Entries =>
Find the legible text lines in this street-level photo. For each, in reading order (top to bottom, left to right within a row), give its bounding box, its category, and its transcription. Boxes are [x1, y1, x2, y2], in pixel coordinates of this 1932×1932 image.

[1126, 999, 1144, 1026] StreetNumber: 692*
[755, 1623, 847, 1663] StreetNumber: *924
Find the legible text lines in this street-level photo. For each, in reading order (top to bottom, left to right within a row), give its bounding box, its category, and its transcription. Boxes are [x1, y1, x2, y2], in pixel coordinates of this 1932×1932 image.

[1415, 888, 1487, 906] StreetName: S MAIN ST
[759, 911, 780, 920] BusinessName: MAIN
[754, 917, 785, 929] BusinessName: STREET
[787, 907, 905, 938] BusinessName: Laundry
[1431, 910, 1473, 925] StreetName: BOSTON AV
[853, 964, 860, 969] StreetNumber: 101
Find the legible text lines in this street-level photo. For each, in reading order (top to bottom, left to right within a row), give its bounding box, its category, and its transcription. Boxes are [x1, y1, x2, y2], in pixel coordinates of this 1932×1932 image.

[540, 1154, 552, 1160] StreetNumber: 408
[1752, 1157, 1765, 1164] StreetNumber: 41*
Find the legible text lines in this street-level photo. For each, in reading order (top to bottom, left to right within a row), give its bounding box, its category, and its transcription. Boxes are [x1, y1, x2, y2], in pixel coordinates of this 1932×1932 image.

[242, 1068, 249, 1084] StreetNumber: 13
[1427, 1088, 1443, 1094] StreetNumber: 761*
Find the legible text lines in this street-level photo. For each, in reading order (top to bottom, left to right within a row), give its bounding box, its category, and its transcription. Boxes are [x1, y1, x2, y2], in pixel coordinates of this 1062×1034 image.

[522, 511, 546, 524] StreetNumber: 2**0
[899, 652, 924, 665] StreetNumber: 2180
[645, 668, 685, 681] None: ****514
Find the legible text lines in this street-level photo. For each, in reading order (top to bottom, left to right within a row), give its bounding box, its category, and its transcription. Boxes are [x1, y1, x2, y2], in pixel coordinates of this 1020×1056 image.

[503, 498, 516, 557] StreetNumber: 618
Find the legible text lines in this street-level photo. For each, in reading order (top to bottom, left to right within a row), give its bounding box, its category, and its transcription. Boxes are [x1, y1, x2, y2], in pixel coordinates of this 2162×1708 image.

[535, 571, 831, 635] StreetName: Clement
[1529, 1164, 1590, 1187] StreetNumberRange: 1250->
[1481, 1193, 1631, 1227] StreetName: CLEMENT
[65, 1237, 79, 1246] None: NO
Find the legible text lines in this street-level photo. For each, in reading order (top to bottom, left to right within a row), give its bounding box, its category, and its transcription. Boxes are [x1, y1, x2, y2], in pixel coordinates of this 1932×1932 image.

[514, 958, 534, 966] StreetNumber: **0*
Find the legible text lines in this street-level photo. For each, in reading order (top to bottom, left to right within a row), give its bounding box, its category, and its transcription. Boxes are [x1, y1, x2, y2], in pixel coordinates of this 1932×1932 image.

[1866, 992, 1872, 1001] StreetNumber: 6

Given exercise =>
Reproduce all of the rows above verbatim, in their original order. Keep every box, category, and transcription unchanged.

Solution to this problem =>
Find the legible text lines in this street-level photo. For each, in reading order (top to bottom, left to right within a row), give its bounding box, its category, and its transcription. Boxes are [x1, y1, x2, y2], in pixel coordinates of this 1932×1932 image.

[1126, 999, 1144, 1026] StreetNumber: 692*
[755, 1623, 847, 1663] StreetNumber: *924
Find the legible text lines in this street-level photo. For each, in reading order (top to bottom, left to right within a row), give its bounding box, its category, and its transcription. Boxes are [x1, y1, x2, y2], in pixel coordinates of this 1932×1932 image.

[1415, 888, 1487, 906] StreetName: S MAIN ST
[759, 911, 780, 920] BusinessName: MAIN
[754, 917, 785, 929] BusinessName: STREET
[787, 907, 905, 938] BusinessName: Laundry
[1431, 910, 1473, 925] StreetName: BOSTON AV
[853, 964, 860, 969] StreetNumber: 101
Find the legible text lines in this street-level photo. For each, in reading order (top to bottom, left to right within a row), give its bounding box, its category, and its transcription. Boxes are [x1, y1, x2, y2], in pixel coordinates of this 1932×1932 image.

[540, 1154, 552, 1160] StreetNumber: 408
[1752, 1157, 1765, 1164] StreetNumber: 41*
Find the legible text lines in this street-level photo. For each, in reading order (top to bottom, left to right within a row), give its bounding box, its category, and its transcription. Boxes are [x1, y1, x2, y2], in pixel coordinates of this 1932×1932 image.

[242, 1068, 249, 1084] StreetNumber: 13
[1427, 1088, 1443, 1094] StreetNumber: 761*
Find the legible text lines in this street-level photo. For each, in reading order (top to bottom, left to right within a row), give its bounding box, its category, and its transcription. Boxes are [x1, y1, x2, y2], in pixel coordinates of this 1062×1034 image.

[522, 511, 546, 524] StreetNumber: 2**0
[899, 652, 924, 665] StreetNumber: 2180
[645, 668, 685, 681] None: ****514
Find the legible text lines in this street-level photo. For each, in reading order (top to bottom, left to right within a row), give its bounding box, its category, and its transcription. Boxes are [x1, y1, x2, y2], in pixel coordinates of this 1020×1056 image.

[503, 498, 516, 557] StreetNumber: 618
Find the legible text lines in this street-level photo. For each, in reading order (top to bottom, left to right within a row), give its bounding box, its category, and its transcription. Boxes are [x1, y1, x2, y2], in pixel coordinates of this 2162×1708 image.

[535, 571, 831, 635] StreetName: Clement
[1529, 1164, 1590, 1187] StreetNumberRange: 1250->
[1481, 1193, 1631, 1227] StreetName: CLEMENT
[65, 1237, 79, 1246] None: NO
Find the legible text lines in this street-level photo. For each, in reading order (top to bottom, left to right within a row), give its bounding box, its category, and its transcription. Boxes are [x1, y1, x2, y2], in pixel coordinates of this 1932×1932 image.

[514, 958, 534, 966] StreetNumber: **0*
Find the legible text lines in this street-level photo. For each, in reading order (top to bottom, left to right within a row), give its bounding box, its category, and its transcription. Boxes are [x1, y1, x2, y2], in pixel coordinates of this 1932×1932 image.

[1866, 992, 1872, 1001] StreetNumber: 6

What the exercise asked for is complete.